You add a constructor parameter to the controller:
public FooController(IFooRepository repository)
{
this._repository = repository;
}
...and an organization ID on FooRepository:
public class FooRepository: IFooRepository
{
public FooRepository(long organizationId)
{
this._organizationId = organizationId;
}
}
Now in either your DI container setup or a MVC controller factory, you set this all up:
builder.Register(c => new FooRepository(GetOrgIdForCurrentUser()).As<IFooRepository>();
builder.Register(c => new FooController(c.Resolve<IFooRepository>());
Perhaps you could have the organization embedded on the URL, for example if your route looks like this /{organization}/{controller}/{action}
then you'll get URLs like
/bigorg/products/list
/smallorg/products/list
and you'll receive the organization in your controller either a parameter to your method or via the RouteData object.
Let’s say I'm developing a helpdesk application that will be used by multiple departments. Every URL in the application will include a key indicating the specific department. The key will always be the first parameter of every action in the system. For example
http://helpdesk/HR/Members
http://helpdesk/HR/Members/PeterParker
http://helpdesk/HR/Categories
http://helpdesk/Finance/Members
http://helpdesk/Finance/Members/BruceWayne
http://helpdesk/Finance/Categories
The problem is that in each action on each request, I have to take this parameter and then retrieve the Helpdesk Department model from the repository based on that key. From that model I can retrieve the list of members, categories etc., which is different for each Helpdesk Department. This obviously violates DRY.
My question is, how can I create a base controller, which does this for me so that the particular Helpdesk Department specified in the URL is available to all derived controllers, and I can just focus on the actions?
I have a similar scenario in one of my projects, and I'd tend to use a ModelBinder rather than using a separate inheritance hierarchy. You can make a ModelBinder attribute to fetch the entity/entites from the RouteData:
public class HelpdeskDepartmentBinder : CustomModelBinderAttribute, IModelBinder {
public override IModelBinder GetBinder() {
return this;
}
public object GetValue(ControllerContext controllerContext, string modelName, Type modelType, ModelStateDictionary modelState) {
//... extract appropriate value from RouteData and fetch corresponding entity from database.
}
}
...then you can use it to make the HelpdeskDepartment available to all your actions:
public class MyController : Controller {
public ActionResult Index([HelpdeskDepartmentBinder] HelpdeskDepartment department) {
return View();
}
}
Disclaimer: I'm currently running MVC Preview 5, so some of this may be new.
The best-practices way: Just implement a static utility class that provides a method that does the model look-up, taking the RouteData from the action as a parameter.

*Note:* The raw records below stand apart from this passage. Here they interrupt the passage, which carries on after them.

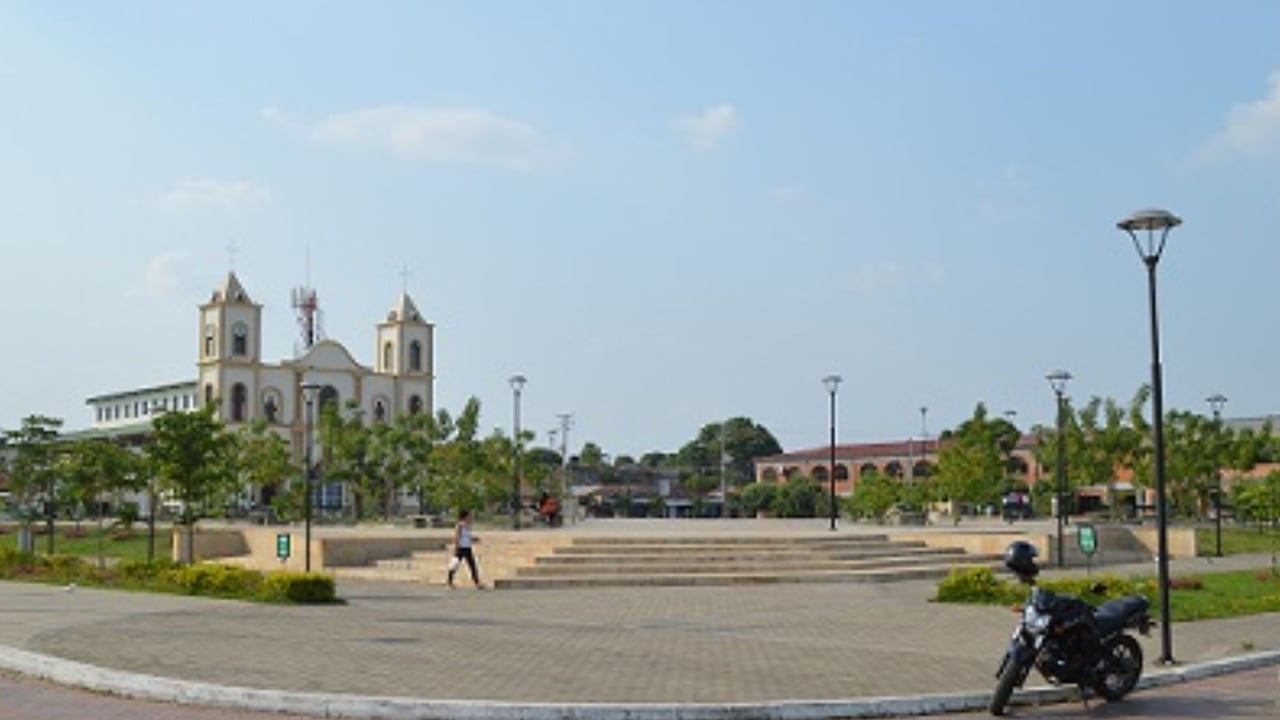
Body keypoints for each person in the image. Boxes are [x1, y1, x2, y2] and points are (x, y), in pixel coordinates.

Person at [446, 510, 483, 589]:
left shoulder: (469, 526)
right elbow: (457, 537)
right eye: (469, 516)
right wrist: (456, 547)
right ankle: (449, 582)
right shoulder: (460, 526)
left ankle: (477, 583)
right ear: (464, 517)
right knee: (455, 565)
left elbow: (468, 537)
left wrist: (474, 539)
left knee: (472, 565)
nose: (470, 517)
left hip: (468, 548)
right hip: (460, 548)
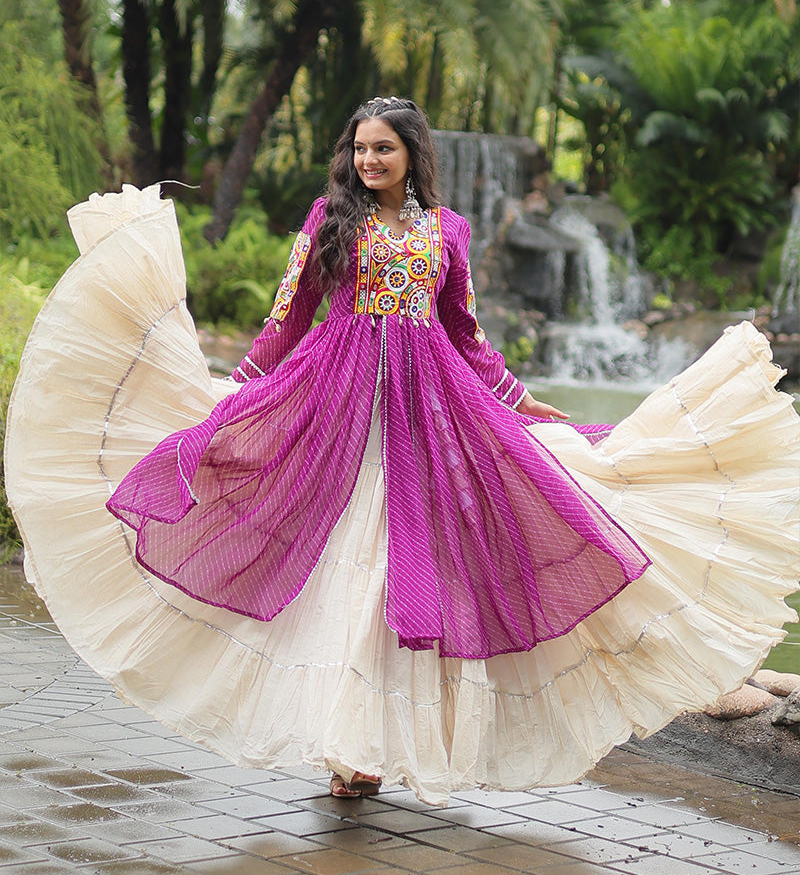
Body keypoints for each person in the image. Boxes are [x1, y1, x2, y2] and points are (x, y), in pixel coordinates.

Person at [5, 98, 800, 807]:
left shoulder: (446, 230)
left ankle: (371, 746)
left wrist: (521, 401)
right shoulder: (329, 218)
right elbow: (289, 318)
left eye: (382, 149)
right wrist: (236, 390)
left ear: (414, 154)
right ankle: (349, 751)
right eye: (359, 148)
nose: (367, 161)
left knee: (411, 564)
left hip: (434, 410)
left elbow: (467, 332)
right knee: (345, 566)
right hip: (334, 406)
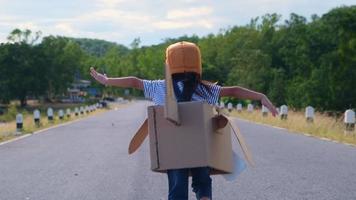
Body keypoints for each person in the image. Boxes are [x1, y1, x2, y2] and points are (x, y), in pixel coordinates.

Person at [90, 41, 278, 200]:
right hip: (200, 149)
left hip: (173, 150)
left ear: (168, 64)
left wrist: (107, 80)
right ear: (197, 64)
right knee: (202, 183)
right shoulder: (206, 89)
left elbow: (134, 81)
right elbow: (235, 90)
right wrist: (261, 96)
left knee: (177, 186)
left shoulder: (160, 87)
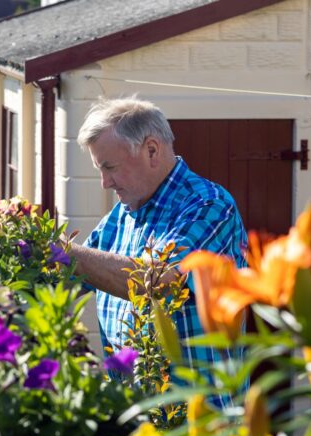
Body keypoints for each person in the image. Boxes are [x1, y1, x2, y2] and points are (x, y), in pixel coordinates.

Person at [68, 97, 248, 408]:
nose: (105, 182)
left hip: (202, 421)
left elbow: (158, 279)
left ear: (152, 150)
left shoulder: (208, 204)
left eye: (109, 167)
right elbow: (73, 274)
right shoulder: (122, 214)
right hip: (138, 415)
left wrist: (60, 252)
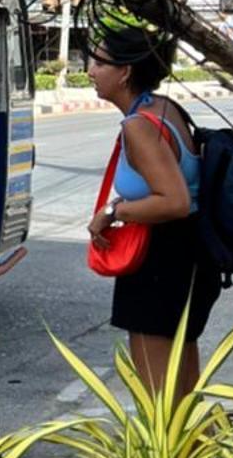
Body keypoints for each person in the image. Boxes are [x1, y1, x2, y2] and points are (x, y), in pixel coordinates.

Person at [85, 23, 218, 399]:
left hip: (159, 259)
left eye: (99, 62)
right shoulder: (164, 108)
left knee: (160, 397)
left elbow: (173, 200)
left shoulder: (140, 126)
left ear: (125, 71)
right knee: (184, 391)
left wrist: (113, 212)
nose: (91, 71)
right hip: (187, 255)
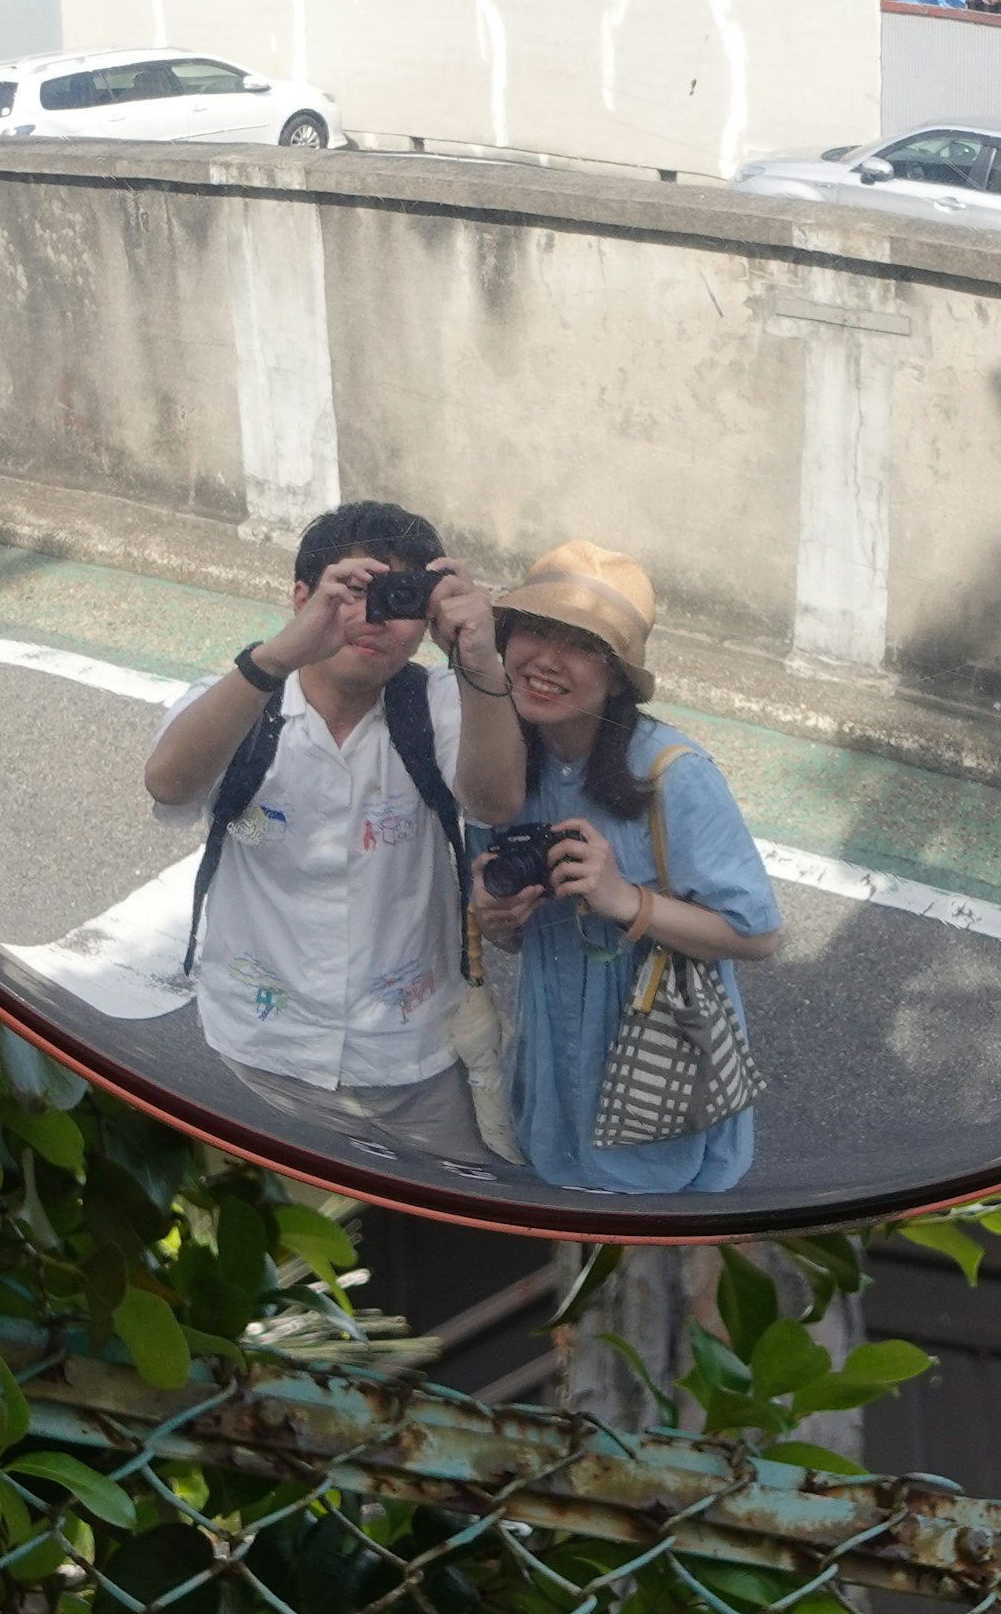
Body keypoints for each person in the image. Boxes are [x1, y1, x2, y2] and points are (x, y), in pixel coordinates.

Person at [140, 500, 525, 1168]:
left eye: (398, 599)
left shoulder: (436, 705)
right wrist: (278, 656)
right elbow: (168, 783)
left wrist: (481, 664)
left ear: (429, 613)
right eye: (351, 593)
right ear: (300, 597)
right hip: (259, 1056)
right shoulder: (238, 705)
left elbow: (495, 799)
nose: (373, 619)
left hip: (412, 1063)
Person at [470, 540, 780, 1194]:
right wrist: (498, 918)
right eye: (534, 630)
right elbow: (508, 933)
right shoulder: (499, 765)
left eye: (580, 645)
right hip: (550, 1069)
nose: (546, 659)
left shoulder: (672, 773)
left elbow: (757, 934)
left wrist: (625, 900)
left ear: (616, 676)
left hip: (656, 1066)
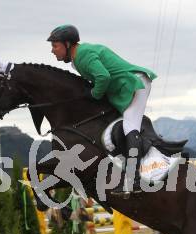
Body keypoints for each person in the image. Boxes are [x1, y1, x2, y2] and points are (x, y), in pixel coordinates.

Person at [47, 24, 157, 197]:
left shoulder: (83, 55)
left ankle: (134, 180)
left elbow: (103, 77)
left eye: (55, 45)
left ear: (67, 44)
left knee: (130, 126)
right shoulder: (77, 60)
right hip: (122, 88)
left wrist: (94, 95)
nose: (53, 51)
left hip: (135, 84)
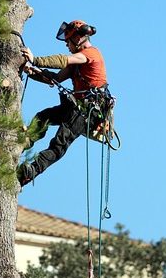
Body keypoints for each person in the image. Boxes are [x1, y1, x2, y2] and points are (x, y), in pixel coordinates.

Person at [18, 19, 109, 186]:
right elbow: (56, 78)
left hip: (88, 111)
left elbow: (63, 60)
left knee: (59, 143)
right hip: (76, 107)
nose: (67, 45)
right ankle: (23, 142)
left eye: (68, 41)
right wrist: (33, 72)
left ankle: (31, 171)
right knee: (43, 116)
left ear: (78, 38)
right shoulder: (77, 62)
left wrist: (35, 59)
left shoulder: (90, 54)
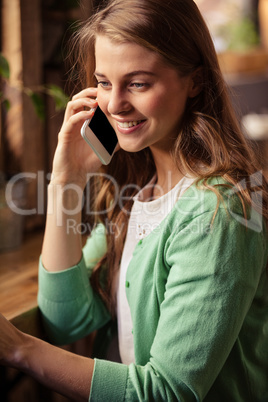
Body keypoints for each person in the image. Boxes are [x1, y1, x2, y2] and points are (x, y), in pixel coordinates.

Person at [1, 0, 268, 400]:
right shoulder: (138, 198)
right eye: (104, 83)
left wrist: (20, 349)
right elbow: (65, 321)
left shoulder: (218, 211)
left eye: (138, 83)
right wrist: (66, 181)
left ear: (194, 81)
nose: (114, 104)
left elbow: (165, 392)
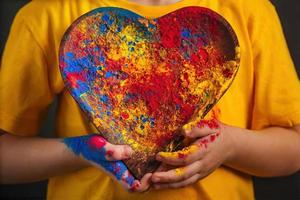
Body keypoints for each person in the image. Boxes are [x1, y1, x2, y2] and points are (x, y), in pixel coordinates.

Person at [1, 0, 300, 199]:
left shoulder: (250, 11)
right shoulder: (47, 14)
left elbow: (293, 149)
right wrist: (80, 152)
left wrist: (230, 146)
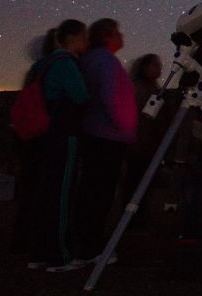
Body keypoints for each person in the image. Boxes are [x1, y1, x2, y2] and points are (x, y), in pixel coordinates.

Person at [67, 19, 138, 269]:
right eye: (118, 31)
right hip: (107, 137)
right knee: (99, 194)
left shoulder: (90, 59)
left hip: (95, 134)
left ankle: (84, 244)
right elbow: (109, 98)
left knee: (89, 191)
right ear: (108, 36)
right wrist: (125, 128)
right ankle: (92, 249)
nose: (122, 35)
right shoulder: (105, 61)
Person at [27, 19, 89, 271]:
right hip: (63, 135)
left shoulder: (42, 64)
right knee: (61, 194)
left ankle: (38, 253)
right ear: (72, 38)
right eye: (84, 36)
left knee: (45, 193)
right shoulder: (65, 64)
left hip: (43, 136)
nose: (86, 42)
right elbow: (81, 96)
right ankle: (60, 256)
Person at [10, 29, 58, 256]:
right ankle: (37, 242)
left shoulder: (36, 70)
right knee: (42, 190)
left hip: (29, 136)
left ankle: (22, 239)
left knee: (30, 189)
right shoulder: (55, 66)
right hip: (45, 136)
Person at [123, 53, 164, 227]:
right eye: (155, 65)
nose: (159, 69)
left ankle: (137, 220)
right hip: (138, 144)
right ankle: (133, 222)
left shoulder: (154, 88)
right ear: (145, 67)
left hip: (147, 144)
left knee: (142, 185)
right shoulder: (138, 88)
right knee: (135, 184)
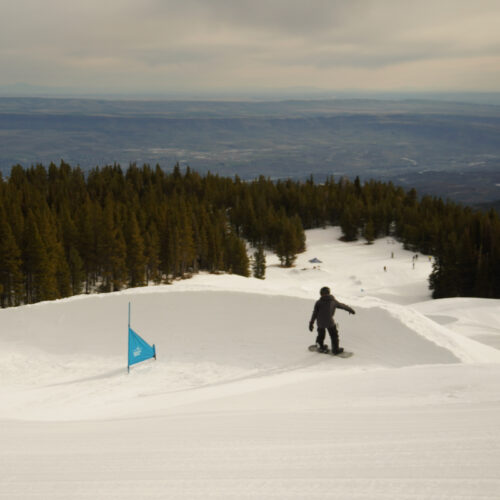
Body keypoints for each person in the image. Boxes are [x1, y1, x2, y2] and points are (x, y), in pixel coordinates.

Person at [309, 286, 355, 354]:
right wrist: (350, 310)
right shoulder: (333, 301)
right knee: (334, 335)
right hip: (329, 322)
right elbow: (342, 306)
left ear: (321, 293)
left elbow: (315, 313)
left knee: (321, 334)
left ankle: (320, 346)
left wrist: (311, 323)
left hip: (320, 322)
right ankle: (335, 350)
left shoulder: (318, 302)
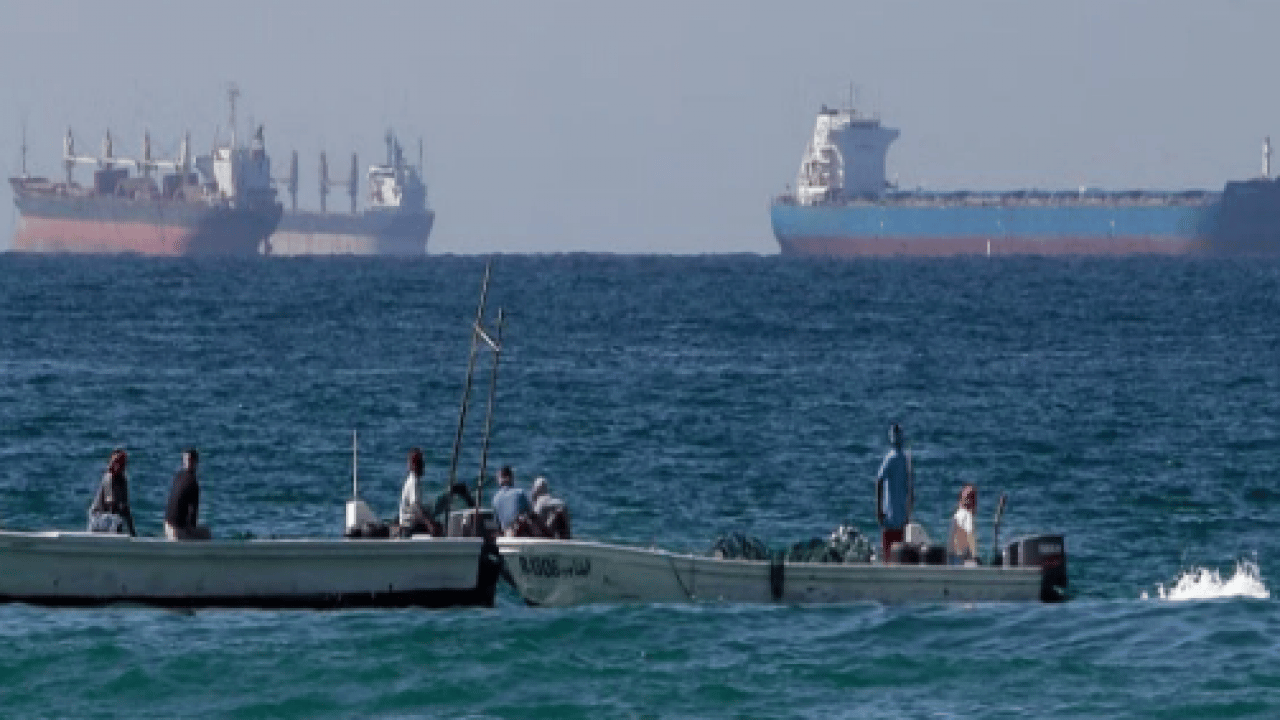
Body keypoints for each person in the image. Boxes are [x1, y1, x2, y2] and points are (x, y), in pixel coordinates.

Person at [875, 423, 913, 562]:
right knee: (899, 553)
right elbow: (910, 487)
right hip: (901, 515)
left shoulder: (890, 458)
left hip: (890, 517)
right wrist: (909, 511)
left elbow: (879, 481)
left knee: (888, 553)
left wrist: (878, 509)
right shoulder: (905, 459)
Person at [87, 449, 136, 536]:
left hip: (111, 517)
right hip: (98, 517)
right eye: (113, 462)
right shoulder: (109, 478)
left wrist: (133, 532)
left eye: (120, 463)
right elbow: (111, 505)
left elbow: (126, 508)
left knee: (118, 518)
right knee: (116, 519)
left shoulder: (123, 480)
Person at [164, 448, 211, 540]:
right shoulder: (193, 483)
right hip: (177, 532)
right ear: (196, 462)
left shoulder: (178, 476)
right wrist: (190, 530)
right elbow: (193, 515)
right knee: (206, 533)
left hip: (167, 526)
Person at [490, 465, 545, 537]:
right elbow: (532, 515)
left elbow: (498, 524)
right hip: (519, 533)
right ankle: (549, 538)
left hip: (506, 534)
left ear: (500, 479)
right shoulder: (520, 493)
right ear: (510, 477)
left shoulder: (495, 499)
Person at [398, 447, 439, 536]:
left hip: (410, 522)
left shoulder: (412, 479)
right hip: (409, 526)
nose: (422, 465)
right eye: (419, 463)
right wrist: (429, 524)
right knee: (438, 527)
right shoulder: (413, 480)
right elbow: (416, 506)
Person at [948, 484, 979, 565]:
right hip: (962, 558)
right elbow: (970, 535)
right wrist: (975, 556)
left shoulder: (957, 515)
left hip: (951, 556)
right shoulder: (967, 516)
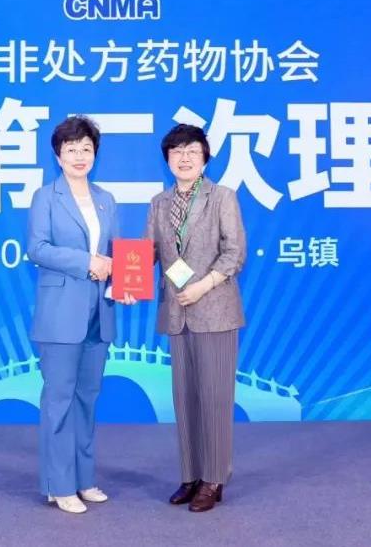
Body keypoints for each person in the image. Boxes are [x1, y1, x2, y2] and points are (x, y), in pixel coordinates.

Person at [26, 115, 133, 514]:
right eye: (71, 149)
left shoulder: (106, 199)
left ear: (95, 153)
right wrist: (87, 261)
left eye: (86, 148)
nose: (79, 156)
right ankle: (59, 484)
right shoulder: (45, 197)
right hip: (60, 314)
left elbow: (118, 253)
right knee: (59, 401)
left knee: (88, 398)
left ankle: (84, 479)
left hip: (99, 312)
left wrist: (126, 281)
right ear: (58, 155)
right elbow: (37, 249)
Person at [145, 123, 247, 512]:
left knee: (215, 398)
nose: (184, 158)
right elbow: (148, 252)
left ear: (205, 157)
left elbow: (234, 252)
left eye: (192, 151)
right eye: (176, 152)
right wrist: (124, 274)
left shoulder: (222, 197)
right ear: (167, 159)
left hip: (215, 309)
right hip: (177, 311)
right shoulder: (158, 202)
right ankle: (190, 475)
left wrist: (203, 286)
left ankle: (215, 478)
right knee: (185, 399)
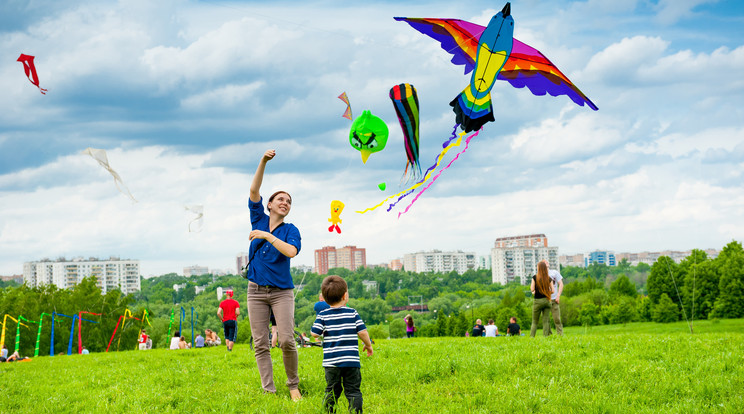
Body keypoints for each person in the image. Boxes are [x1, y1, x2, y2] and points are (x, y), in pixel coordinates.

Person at [246, 149, 303, 400]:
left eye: (288, 201)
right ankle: (269, 390)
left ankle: (293, 386)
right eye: (280, 199)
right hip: (255, 291)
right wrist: (263, 162)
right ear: (269, 205)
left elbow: (291, 251)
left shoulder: (291, 229)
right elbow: (253, 190)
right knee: (261, 344)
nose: (284, 203)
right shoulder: (258, 218)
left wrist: (268, 236)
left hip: (282, 292)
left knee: (288, 341)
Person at [311, 275, 373, 414]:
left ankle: (328, 412)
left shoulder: (323, 315)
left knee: (331, 391)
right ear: (345, 295)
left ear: (325, 299)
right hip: (351, 362)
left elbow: (315, 333)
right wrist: (368, 345)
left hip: (331, 363)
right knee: (353, 392)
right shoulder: (352, 313)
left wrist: (317, 329)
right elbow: (362, 332)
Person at [530, 261, 555, 337]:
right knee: (546, 321)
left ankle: (532, 337)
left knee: (535, 321)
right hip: (547, 301)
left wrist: (535, 292)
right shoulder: (549, 278)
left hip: (537, 301)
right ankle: (545, 336)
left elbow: (532, 289)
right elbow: (553, 290)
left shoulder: (535, 277)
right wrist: (546, 293)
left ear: (539, 268)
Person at [543, 259, 564, 336]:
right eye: (544, 262)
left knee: (557, 319)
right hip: (545, 300)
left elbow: (561, 284)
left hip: (554, 299)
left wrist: (558, 296)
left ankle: (560, 335)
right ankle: (548, 335)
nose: (546, 262)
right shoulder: (540, 275)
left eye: (547, 262)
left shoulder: (554, 273)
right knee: (546, 320)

Then, call this method from all actions that require the model.
The kludgy way, for only if every single action in every single controller needs the model, and you really don't want to have an extra method call in your actions: In your Controller-implementing-base-class, override ExecuteCore(), use the RouteData to populate the model, then call the base.ExecuteCore().
You can create a base controller class via normal C# inheritance:
public abstract class BaseController : Controller
{
}
public class DerivedController : BaseController
{
}
You can use this base class only for controllers which require a department. You do not have to do anything special to instantiate a derived controller.
Technically, this works fine. There is some risk from a design point of view, however. If, as you say, all of your controllers will require a department, this is fine. If only some of them will require a department, it might still be fine. But if some controllers require a department, and other controllers require some other inherited behavior, and both subsets intersect, then you could find yourself in a multiple inheritance problem. This would suggest that inheritance would not be the best design to solve your stated problem.